> _Task statement_
Nothing but a number should be given: how many lines of the records include "Tahun"?

> _Saved entries_
┌────────

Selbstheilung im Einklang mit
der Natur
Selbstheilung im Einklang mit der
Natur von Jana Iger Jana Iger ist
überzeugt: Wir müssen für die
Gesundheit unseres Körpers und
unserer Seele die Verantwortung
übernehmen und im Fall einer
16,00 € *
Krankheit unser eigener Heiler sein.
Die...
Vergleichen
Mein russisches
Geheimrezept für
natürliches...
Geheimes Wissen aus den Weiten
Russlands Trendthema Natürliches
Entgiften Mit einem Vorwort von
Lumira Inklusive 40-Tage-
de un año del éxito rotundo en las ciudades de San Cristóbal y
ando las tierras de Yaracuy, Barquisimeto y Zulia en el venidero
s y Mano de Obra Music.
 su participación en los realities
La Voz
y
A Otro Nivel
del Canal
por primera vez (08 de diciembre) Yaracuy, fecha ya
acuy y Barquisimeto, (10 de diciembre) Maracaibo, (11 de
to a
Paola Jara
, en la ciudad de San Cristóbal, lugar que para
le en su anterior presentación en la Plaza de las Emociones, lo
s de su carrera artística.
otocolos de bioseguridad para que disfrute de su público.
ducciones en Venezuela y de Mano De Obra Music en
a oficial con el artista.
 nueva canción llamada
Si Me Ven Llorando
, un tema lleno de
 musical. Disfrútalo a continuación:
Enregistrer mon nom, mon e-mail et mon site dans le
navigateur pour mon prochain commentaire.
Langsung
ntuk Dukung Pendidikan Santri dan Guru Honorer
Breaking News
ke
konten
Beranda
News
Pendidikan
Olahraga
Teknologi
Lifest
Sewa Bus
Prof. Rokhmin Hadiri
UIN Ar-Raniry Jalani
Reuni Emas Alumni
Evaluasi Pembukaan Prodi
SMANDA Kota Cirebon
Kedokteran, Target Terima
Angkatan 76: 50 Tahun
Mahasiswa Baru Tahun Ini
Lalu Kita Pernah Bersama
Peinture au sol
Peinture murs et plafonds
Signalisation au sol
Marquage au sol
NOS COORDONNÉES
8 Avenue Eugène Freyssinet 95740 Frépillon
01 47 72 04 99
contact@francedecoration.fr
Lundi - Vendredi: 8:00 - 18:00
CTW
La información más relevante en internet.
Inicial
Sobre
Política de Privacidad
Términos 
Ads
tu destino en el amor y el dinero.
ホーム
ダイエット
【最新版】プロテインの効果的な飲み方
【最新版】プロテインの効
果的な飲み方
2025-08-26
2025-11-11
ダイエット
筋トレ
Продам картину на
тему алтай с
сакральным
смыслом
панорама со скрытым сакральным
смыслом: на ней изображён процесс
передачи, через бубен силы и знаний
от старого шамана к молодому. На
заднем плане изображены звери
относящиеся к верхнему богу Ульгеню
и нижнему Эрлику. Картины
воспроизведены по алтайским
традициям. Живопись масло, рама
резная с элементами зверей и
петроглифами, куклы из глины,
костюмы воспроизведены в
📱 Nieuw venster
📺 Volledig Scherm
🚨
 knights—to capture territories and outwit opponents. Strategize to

└────────
┌────────

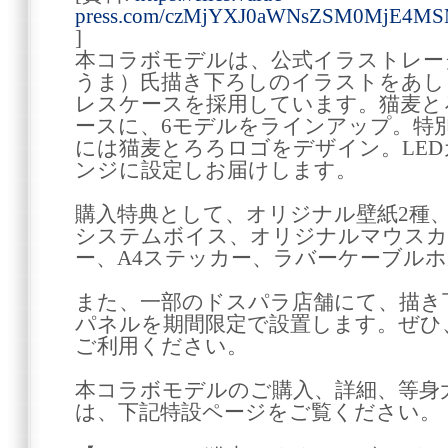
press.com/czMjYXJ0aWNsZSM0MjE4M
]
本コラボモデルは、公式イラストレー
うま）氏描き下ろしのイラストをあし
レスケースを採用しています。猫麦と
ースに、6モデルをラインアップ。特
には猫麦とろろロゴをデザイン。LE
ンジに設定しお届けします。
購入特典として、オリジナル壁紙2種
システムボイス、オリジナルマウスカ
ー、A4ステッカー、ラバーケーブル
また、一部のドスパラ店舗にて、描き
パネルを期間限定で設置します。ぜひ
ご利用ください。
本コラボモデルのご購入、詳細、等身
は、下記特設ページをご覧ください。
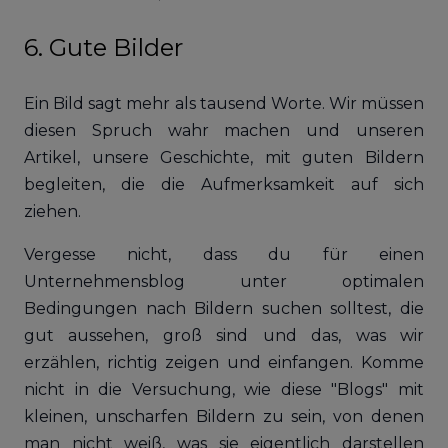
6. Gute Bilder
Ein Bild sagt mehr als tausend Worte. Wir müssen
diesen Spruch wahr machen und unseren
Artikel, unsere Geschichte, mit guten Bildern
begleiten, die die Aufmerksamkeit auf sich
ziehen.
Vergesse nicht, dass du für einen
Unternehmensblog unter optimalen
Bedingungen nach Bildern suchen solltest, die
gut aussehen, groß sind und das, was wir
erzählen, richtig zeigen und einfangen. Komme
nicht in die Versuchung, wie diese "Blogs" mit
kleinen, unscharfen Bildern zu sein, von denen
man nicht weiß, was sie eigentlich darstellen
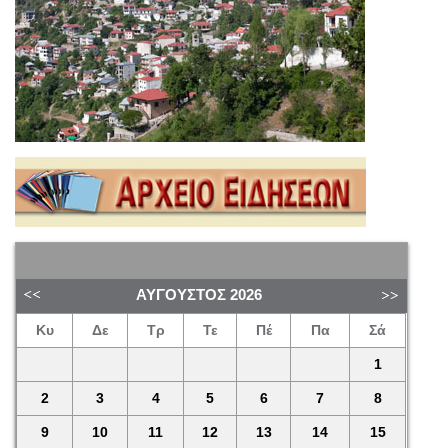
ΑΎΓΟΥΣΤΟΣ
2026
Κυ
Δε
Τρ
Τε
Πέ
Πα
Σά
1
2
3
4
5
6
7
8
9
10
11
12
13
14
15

└────────
┌────────

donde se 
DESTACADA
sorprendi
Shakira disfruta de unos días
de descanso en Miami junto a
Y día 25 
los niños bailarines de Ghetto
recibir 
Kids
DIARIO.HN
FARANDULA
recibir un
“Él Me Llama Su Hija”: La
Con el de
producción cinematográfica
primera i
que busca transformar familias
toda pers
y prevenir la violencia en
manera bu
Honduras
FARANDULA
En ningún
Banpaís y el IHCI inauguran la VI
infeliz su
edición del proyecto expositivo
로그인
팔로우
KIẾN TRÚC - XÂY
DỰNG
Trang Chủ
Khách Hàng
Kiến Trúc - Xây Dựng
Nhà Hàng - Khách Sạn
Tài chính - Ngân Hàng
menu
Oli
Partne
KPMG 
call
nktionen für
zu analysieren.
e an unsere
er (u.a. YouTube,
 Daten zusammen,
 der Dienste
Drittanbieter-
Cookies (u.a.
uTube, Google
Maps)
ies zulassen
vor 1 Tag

└────────

> _Answer to the problem_
2